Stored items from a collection
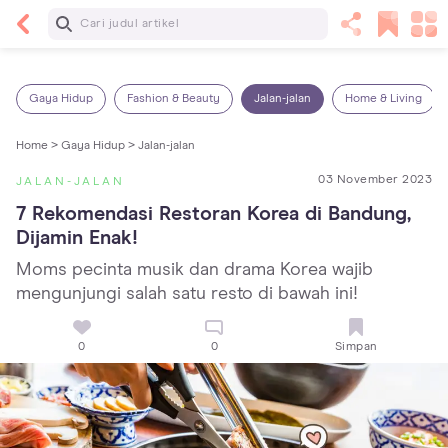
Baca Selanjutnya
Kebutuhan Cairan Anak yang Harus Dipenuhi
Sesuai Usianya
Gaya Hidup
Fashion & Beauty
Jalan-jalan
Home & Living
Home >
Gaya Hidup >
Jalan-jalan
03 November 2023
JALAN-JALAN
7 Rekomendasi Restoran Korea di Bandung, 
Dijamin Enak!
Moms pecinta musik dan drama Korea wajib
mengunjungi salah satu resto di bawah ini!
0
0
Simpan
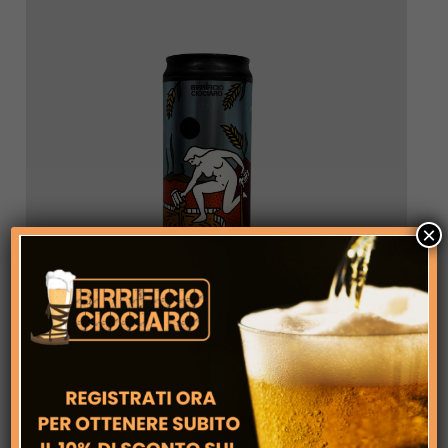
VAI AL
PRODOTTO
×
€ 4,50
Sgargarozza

What you have to do: Leaving out the pictures, return exactly the lines from the one that contains "Fashion & Beauty" through the last line of the records above, inclusive.

Result of the task:
Fashion & Beauty
Jalan-jalan
Home & Living
Home >
Gaya Hidup >
Jalan-jalan
03 November 2023
JALAN-JALAN
7 Rekomendasi Restoran Korea di Bandung, 
Dijamin Enak!
Moms pecinta musik dan drama Korea wajib
mengunjungi salah satu resto di bawah ini!
0
0
Simpan
VAI AL
PRODOTTO
×
€ 4,50
Sgargarozza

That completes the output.